In full and without alteration, print the records below, minus any images.

━━ Materials provided ━━

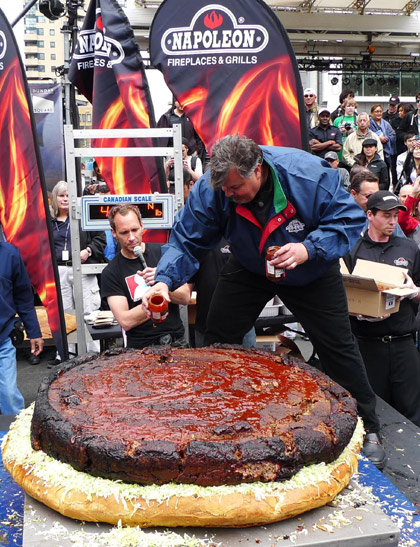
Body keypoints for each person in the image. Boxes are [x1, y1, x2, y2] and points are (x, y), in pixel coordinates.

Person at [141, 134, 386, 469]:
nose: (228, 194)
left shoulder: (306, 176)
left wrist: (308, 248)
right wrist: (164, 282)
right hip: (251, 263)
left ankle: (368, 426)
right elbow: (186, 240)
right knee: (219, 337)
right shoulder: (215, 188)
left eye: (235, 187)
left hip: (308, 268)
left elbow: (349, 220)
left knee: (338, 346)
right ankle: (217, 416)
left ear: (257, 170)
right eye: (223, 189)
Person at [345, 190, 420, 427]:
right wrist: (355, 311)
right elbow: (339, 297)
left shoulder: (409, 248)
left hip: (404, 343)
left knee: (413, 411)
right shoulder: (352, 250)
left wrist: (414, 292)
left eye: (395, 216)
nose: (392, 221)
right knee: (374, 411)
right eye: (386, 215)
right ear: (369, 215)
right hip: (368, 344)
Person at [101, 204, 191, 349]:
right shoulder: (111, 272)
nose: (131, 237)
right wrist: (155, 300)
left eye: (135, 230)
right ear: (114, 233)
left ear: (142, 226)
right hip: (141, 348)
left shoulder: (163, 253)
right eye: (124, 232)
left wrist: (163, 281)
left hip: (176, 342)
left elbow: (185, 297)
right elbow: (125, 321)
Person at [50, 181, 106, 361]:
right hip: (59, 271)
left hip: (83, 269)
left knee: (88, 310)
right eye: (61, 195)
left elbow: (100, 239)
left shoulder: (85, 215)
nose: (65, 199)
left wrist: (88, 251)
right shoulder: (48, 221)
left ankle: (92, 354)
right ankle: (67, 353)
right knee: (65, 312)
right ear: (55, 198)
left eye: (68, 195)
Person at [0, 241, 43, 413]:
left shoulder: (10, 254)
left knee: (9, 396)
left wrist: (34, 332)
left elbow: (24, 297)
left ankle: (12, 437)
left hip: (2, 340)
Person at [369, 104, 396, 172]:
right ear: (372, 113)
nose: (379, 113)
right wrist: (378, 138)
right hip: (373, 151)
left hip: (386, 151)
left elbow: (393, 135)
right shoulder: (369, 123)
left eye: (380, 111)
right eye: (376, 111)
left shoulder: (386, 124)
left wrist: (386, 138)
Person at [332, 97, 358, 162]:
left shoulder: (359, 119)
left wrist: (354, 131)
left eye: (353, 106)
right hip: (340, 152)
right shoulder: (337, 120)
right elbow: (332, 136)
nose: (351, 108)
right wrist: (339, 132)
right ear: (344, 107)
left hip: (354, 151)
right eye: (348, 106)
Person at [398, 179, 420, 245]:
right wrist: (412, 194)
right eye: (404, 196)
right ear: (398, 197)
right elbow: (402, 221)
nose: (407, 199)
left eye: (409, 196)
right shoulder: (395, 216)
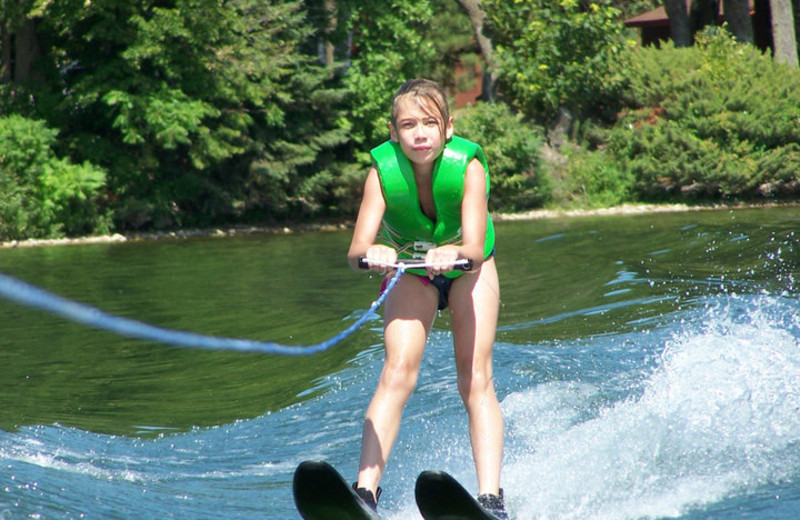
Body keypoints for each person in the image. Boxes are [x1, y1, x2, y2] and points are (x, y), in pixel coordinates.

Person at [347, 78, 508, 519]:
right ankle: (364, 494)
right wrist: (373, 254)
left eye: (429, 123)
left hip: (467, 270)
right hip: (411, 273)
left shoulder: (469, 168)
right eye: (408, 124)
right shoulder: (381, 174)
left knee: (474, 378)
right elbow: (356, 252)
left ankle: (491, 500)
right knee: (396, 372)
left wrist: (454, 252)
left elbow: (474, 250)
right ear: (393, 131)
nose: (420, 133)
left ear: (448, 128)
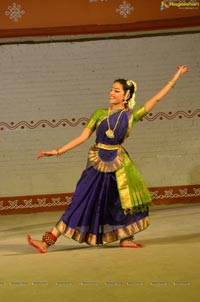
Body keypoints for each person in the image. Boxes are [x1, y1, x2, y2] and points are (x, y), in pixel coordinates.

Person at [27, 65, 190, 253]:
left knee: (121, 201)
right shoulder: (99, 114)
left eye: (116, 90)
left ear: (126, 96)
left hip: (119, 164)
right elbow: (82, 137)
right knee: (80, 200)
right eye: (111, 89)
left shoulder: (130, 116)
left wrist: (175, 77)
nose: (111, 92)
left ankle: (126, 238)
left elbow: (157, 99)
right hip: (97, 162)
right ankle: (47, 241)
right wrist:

━━━

Solution |
Body keypoints for each person in the image. Boxes are [x1, y1, x2, y2] and points are (x, y), in pixel coordinates.

Person at [141, 134, 386, 469]:
nose: (228, 194)
left shoulder: (306, 176)
left wrist: (308, 248)
right wrist: (164, 282)
right hip: (251, 263)
left ankle: (368, 426)
right elbow: (186, 240)
right knee: (219, 337)
right shoulder: (215, 188)
left eye: (235, 187)
left hip: (308, 268)
left elbow: (349, 220)
left knee: (338, 346)
right ankle: (217, 416)
left ear: (257, 170)
right eye: (223, 189)
Person at [345, 190, 420, 427]:
right wrist: (355, 311)
right elbow: (339, 297)
left shoulder: (409, 248)
left hip: (404, 343)
left knee: (413, 411)
right shoulder: (352, 250)
left wrist: (414, 292)
left eye: (395, 216)
nose: (392, 221)
right knee: (374, 411)
right eye: (386, 215)
right ear: (369, 215)
right hip: (368, 344)
Person at [101, 204, 191, 349]:
right shoulder: (111, 272)
nose: (131, 237)
right wrist: (155, 300)
left eye: (135, 230)
right ear: (114, 233)
left ear: (142, 226)
right hip: (141, 348)
left shoulder: (163, 253)
right eye: (124, 232)
left wrist: (163, 281)
left hip: (176, 342)
left elbow: (185, 297)
right elbow: (125, 321)
Person at [50, 181, 106, 361]:
right hip: (59, 271)
left hip: (83, 269)
left knee: (88, 310)
right eye: (61, 195)
left elbow: (100, 239)
left shoulder: (85, 215)
nose: (65, 199)
left wrist: (88, 251)
right shoulder: (48, 221)
left ankle: (92, 354)
right ankle: (67, 353)
right knee: (65, 312)
right ear: (55, 198)
left eye: (68, 195)
Person at [0, 241, 43, 413]:
left shoulder: (10, 254)
left knee: (9, 396)
left wrist: (34, 332)
left elbow: (24, 297)
left ankle: (12, 437)
left hip: (2, 340)
Person at [369, 104, 396, 172]:
right ear: (372, 113)
nose: (379, 113)
right wrist: (378, 138)
right hip: (373, 151)
left hip: (386, 151)
left elbow: (393, 135)
right shoulder: (369, 123)
left eye: (380, 111)
right eye: (376, 111)
left shoulder: (386, 124)
left wrist: (386, 138)
Person at [332, 97, 358, 162]:
left shoulder: (359, 119)
left wrist: (354, 131)
left eye: (353, 106)
right hip: (340, 152)
right shoulder: (337, 120)
right elbow: (332, 136)
nose: (351, 108)
right wrist: (339, 132)
right ear: (344, 107)
left hip: (354, 151)
right eye: (348, 106)
Person at [398, 179, 420, 245]:
right wrist: (412, 194)
right eye: (404, 196)
right ear: (398, 197)
right elbow: (402, 221)
nose: (407, 199)
left eye: (409, 196)
right shoulder: (395, 216)
Body keypoints for each person in the image. Boxes are [x1, y1, x2, y2] and points are (x, y), in pixel coordinates.

Person at [347, 78, 508, 519]:
right ankle: (364, 494)
right wrist: (373, 254)
left eye: (429, 123)
left hip: (467, 270)
right hip: (411, 273)
left shoulder: (469, 168)
right eye: (408, 124)
right shoulder: (381, 174)
left knee: (474, 378)
right elbow: (356, 252)
left ankle: (491, 500)
right knee: (396, 372)
left wrist: (454, 252)
left elbow: (474, 250)
right ear: (393, 131)
nose: (420, 133)
left ear: (448, 128)
Body keypoints for each person in the image. Boxes are [x1, y1, x2, y2] and points are (x, y), in pixel coordinates.

Person at [27, 65, 190, 253]:
left knee: (121, 201)
right shoulder: (99, 114)
left eye: (116, 90)
left ear: (126, 96)
left hip: (119, 164)
right elbow: (82, 137)
right knee: (80, 200)
right eye: (111, 89)
left shoulder: (130, 116)
left wrist: (175, 77)
nose: (111, 92)
left ankle: (126, 238)
left elbow: (157, 99)
right hip: (97, 162)
right ankle: (47, 241)
right wrist:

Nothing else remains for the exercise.